Jul 18, 2005 12:00
In statistics today, I was studiously taking notes and doing my homework at the same time, and the girl next to me was highlighting her calendar. Not just yellow for important dates, but pink for the calendar's outline, green for the days of the week, and so on. Periodically she hears the professor say something important and frantically writes her notes with neat underlining, stars for emphasis, and perfectly drawn graphs (if they're not perfect, she erases them and starts over). Every few minutes she asks me how we came to a certain conclusion, or where a number in the graph has come from, and I whisper the answer to her, while everyone stares at me for daring to talk (our professor has made it clear she finds that very rude). End of class, the professor gives a quiz (which I had informed the girl next to me of, when she arrived 22 minutes late). Girl next to me doesn't know what "K" is. K = the number of groups we are comparing for clinical significance. This is a term we learned last week and used a couple times every day in practicing the significance test. If she'd been taking proper notes at any time last week, she'd find K all over the damn place.

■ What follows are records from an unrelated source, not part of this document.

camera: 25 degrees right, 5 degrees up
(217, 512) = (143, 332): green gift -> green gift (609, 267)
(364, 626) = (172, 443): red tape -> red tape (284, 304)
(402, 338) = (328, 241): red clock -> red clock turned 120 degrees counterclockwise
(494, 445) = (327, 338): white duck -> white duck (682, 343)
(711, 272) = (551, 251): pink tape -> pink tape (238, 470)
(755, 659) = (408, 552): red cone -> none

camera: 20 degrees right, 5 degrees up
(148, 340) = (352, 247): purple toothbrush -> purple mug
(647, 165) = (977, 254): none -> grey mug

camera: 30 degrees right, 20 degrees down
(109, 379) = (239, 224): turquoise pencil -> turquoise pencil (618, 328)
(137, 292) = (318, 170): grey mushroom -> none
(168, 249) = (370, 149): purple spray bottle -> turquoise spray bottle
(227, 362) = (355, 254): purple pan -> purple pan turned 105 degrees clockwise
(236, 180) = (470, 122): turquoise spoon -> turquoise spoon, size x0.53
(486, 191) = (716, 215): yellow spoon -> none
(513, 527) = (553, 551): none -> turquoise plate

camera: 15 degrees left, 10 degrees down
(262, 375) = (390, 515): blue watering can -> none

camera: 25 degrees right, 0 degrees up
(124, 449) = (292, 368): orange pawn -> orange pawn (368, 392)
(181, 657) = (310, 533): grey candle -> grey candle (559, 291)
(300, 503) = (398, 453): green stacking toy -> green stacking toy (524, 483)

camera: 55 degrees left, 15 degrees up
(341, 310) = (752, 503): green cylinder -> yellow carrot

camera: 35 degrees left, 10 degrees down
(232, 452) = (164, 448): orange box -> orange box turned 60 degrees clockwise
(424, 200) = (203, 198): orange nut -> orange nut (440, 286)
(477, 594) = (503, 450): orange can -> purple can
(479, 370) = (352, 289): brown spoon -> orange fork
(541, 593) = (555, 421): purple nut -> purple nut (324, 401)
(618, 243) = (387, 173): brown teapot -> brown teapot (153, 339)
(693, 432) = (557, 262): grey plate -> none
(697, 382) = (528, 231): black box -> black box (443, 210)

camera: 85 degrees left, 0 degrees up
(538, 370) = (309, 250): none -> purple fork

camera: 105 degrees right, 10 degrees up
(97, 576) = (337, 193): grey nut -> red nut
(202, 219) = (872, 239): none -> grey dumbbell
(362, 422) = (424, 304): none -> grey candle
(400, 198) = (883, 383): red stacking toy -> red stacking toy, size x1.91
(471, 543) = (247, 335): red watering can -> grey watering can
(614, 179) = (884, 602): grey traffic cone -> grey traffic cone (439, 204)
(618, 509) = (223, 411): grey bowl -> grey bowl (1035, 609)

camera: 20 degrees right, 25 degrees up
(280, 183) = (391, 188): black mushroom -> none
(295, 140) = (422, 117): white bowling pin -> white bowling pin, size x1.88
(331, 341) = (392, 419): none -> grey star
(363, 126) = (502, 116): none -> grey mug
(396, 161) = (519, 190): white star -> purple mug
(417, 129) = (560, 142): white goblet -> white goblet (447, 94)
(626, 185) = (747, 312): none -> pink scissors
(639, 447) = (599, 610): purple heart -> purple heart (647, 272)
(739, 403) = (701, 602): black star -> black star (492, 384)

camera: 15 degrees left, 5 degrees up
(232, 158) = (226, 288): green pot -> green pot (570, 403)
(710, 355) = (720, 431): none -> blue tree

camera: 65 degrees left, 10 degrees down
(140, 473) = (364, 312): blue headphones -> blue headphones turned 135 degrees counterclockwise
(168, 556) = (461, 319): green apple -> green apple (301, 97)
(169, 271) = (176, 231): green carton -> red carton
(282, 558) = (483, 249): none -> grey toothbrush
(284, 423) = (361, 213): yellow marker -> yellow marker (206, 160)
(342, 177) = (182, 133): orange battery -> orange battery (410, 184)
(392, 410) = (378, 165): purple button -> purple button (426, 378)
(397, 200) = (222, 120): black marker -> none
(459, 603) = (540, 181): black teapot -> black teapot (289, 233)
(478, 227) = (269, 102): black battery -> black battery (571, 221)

Long story short, her notes are perfectly written and absolutely flawed; mine are messy and I freaking aced that quiz.
Just to drag this on and on, she had multi-colored highlighters; neat notes with underlines, asterisks, and more highlighting; multi-colored tabs for each chapter in our textbook; and she couldn't figure out the F distribution table in the back of the book, which is CLEARLY LABELLED FOR OUR VIEWING PLEASURE. It's in the APPENDICES, for Pete's sake. It's a TOOL for us to use, not a difficult concept to grasp.